Despite a few hiccups regarding tariffs and trade restrictions at the highest levels of government, working relationships among Canadian and U.S. produce businesses seem to be on track.
Angelo Alberga, vice president of sales and general manager for Canadian Fruit & Produce Co. Ltd. on the Ontario Food Terminal in Toronto, says it’s business as usual between his company and its U.S. counterparts.
“Our relationship has not been tarnished by any political movement at all,” he says. “We don’t have a problem with any of our American shippers.”
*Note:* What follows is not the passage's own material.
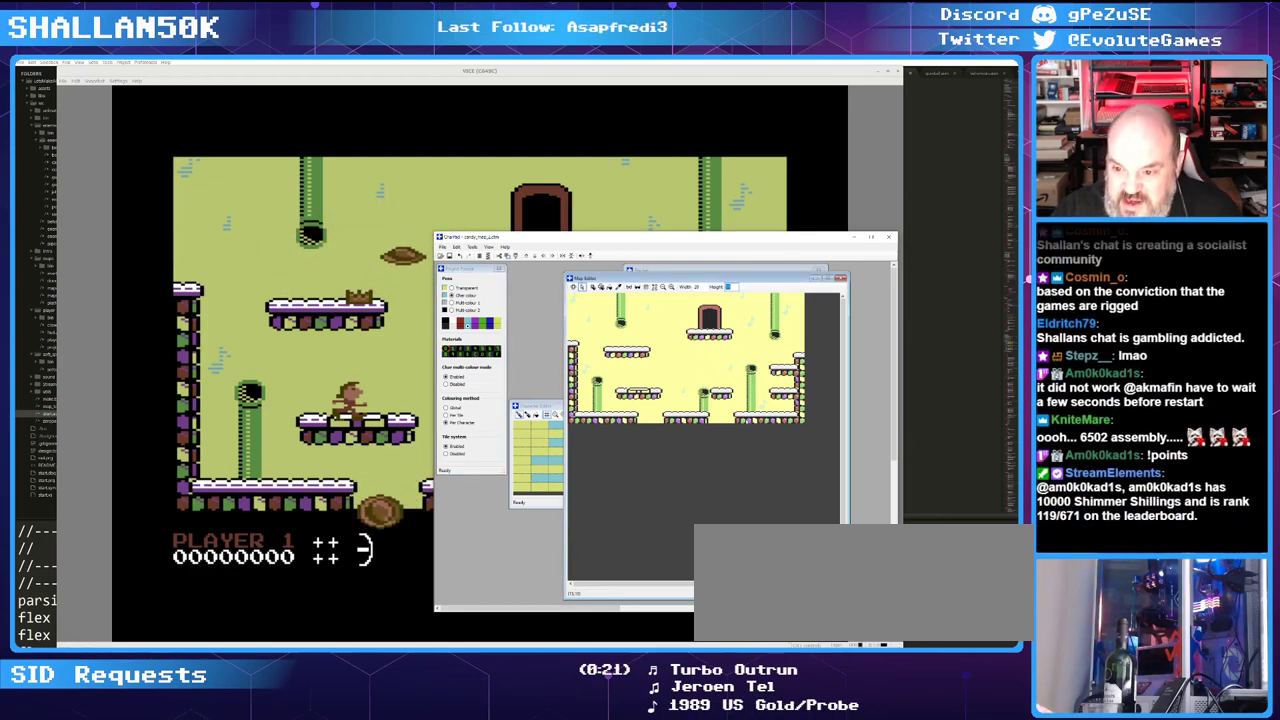
{"keys": ["ctrl"], "mouse": [], "events": [[83, "ctrl", "up"], [316, "ctrl", "down"]]}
Tariffs have not significantly disrupted the flow of fresh produce, says Frank Quaranta, manager of operations for Ippolito Produce Ltd. on the market, but they did impact areas such as packaging materials and equipment.
“While there has been increased attention to trade policy, the fundamental working relationships have remained strong,” he says.
“U.S. suppliers are extremely important, particularly during the Canadian off-season,” Quaranta adds. “Cross-border relationships are essential to maintaining year-round supply.”
Hutch Morton, senior vice president at J.E. Russell Produce Ltd. on the market, is hopeful that disruptions can be avoided.
“I would be a happy man if 2026 wasn’t a year we were talking about tariffs and trade disruptions,” he says. “But with the [U.S.-Mexico-Canada Agreement] up for renewal, there will be some tensions for the produce industry.”
Disruptions because of product flow or tariffs would be “incredibly harmful” for the industry, he adds.
“The three countries that make up our North American trading block are so interconnected in the produce industry that it becomes very difficult very quickly when there are bumps in the road,” he says.